On the way, we realized the two women we had seen becoming friends at the bar had also left, so we invited them to Jimmy O’s with us. We quickly realized these women were not only drunk but on the prowl, as they tried to hit on any and all of the men in our group, who were all either married or gay. The younger woman was 38 years old, and quickly informed us, for some reason, that she had once dated Brendon Urie, lead singer of Panic! At The Disco. (“Does the eye makeup stay on during sex?” I asked. “I fixed his makeup during sex,” she replied.)
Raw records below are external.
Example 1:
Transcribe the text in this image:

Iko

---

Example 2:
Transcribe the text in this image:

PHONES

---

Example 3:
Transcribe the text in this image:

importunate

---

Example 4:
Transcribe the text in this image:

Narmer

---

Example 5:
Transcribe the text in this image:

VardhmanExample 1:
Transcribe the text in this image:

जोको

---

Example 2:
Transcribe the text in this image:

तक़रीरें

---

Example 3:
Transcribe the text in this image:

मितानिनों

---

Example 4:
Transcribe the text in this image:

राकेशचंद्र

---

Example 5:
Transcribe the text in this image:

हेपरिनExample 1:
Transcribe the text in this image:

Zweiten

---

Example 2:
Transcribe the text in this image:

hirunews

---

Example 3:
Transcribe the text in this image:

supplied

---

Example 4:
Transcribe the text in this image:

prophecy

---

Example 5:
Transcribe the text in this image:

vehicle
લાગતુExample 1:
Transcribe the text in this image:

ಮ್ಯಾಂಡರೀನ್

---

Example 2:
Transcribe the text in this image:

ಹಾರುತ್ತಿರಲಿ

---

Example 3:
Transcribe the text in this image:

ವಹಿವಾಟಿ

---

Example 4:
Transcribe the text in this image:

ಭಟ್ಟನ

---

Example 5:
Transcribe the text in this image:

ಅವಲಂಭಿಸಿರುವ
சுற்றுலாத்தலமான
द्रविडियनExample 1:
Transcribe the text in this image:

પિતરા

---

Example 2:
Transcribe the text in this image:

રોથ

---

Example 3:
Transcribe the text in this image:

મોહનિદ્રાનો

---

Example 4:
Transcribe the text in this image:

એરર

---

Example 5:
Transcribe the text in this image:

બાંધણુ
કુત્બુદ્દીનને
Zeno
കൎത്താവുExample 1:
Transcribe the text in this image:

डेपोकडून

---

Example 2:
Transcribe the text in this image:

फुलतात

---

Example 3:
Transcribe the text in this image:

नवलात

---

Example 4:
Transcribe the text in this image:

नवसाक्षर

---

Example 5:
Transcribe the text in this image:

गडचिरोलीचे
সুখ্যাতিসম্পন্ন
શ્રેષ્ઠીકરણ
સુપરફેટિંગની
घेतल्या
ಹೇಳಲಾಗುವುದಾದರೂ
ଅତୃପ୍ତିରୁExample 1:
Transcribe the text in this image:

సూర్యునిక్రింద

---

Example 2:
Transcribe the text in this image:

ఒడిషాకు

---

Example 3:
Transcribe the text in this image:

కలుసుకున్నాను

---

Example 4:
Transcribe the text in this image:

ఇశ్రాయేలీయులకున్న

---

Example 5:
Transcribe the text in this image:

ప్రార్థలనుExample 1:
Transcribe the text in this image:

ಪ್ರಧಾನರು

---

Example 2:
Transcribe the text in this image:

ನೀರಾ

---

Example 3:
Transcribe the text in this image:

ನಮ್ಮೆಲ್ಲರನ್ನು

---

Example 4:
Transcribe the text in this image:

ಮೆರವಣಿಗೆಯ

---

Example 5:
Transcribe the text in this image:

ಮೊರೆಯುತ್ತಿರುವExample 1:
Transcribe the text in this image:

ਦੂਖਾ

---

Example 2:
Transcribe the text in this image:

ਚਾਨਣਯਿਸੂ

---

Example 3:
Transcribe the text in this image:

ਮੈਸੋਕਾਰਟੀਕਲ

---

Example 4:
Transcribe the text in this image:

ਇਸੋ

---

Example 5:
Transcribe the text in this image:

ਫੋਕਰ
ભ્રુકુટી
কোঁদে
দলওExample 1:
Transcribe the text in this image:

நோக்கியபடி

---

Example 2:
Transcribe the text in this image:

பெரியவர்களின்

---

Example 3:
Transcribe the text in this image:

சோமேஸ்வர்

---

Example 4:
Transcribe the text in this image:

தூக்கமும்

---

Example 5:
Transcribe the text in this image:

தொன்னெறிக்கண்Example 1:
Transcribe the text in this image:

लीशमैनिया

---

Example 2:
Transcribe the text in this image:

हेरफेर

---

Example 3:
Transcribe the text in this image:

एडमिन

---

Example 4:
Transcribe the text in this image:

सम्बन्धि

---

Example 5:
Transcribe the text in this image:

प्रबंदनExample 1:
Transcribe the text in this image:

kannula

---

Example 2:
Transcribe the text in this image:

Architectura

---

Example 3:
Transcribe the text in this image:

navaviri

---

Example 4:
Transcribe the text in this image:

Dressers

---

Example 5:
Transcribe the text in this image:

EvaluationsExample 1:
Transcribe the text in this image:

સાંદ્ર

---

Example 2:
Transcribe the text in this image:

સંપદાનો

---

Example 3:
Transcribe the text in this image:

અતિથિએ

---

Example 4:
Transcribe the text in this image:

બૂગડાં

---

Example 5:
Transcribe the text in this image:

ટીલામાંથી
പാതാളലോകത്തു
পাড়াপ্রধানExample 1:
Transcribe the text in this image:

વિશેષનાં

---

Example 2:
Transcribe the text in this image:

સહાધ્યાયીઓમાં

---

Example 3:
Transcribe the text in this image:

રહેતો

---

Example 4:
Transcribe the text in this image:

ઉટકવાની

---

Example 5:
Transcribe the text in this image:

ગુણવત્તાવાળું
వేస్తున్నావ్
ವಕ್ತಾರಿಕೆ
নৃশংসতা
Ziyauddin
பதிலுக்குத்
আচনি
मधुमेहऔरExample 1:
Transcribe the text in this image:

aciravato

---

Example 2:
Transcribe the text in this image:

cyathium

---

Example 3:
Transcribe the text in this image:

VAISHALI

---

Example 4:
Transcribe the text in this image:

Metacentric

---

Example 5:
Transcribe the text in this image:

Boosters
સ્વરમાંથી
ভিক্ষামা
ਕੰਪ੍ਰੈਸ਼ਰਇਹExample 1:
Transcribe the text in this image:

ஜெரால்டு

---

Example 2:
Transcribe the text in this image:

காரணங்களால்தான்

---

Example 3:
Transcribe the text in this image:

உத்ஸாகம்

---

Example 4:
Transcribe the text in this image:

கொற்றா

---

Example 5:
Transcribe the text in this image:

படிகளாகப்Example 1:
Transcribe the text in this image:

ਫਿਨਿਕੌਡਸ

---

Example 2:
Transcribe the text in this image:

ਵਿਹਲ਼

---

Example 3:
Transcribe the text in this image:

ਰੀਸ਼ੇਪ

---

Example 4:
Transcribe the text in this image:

The other woman, a 59-year-old with an Australian accent who insisted she was British, discovered Justin and I were gay and immediately asked, “Which one is the girl?” before deciding it was Justin because he’s “pretty.” She then mused on the concept of gays that are attractive, declaring them “such a waste!” Perhaps the 38-year-old sensed our discomfort, as she quickly jumped in to let us know she’s an ally: “My brother is gay and he’s my favorite person,” she said.
“Are you going to marry him?” the 59-year-old asked.
“Marry... my brother?” the 38-year-old said, confused, before falling off her barstool and landing on the floor.
Since we had last visited Jimmy O’s the year before, they had updated their seating, replacing their old barstools with new, faux-midcentury bar stools that were designed by some sort of psychological torturer. The stools rested on a narrow central pillar but the seats were double-wide, which meant if you weren’t balanced perfectly on the center of the stool, the entire thing would tip right over. The design is perfect if you want to give people a head injury, and every 15 minutes, someone in the bar would fall hard on their ass. It’s genuinely a miracle someone hasn‘t cracked their head open yet; if you’re in need of some quick cash, go to Jimmy O’s, fall off your stool, and call a lawyer.
I’ve always found beach towns fascinating, with the mixture of bored locals and psychotic tourists, and nothing better guarantees a strange time than being at a beach town bar right at closing time. The younger woman had told us that a man had been stalking her all night, which alarmed us at first, until I remembered that I had seen him at the previous bar, being hit on by a slew of women, and realized that he had actually come to Jimmy O’s before she did. He did seem to be checking her out a lot, and had a vague serial killer energy about him, but if anyone could be accused of stalking in this situation, it would have been her, not him.
In fact, not only did he arrive at this bar before her, but he left before she did, which poked quite the hole in her stalking narrative. “Your stalker’s gone!” I said when he walked out, and she looked genuinely disappointed to have lost him and the attention he had been giving her. “Yeah, fuck him I guess, right?” she muttered, depressed. We said goodbye and got the hell out of there, happy to be on our way back home, but already by the next night some of us were asking each other: “Jimmy O’s tonight?”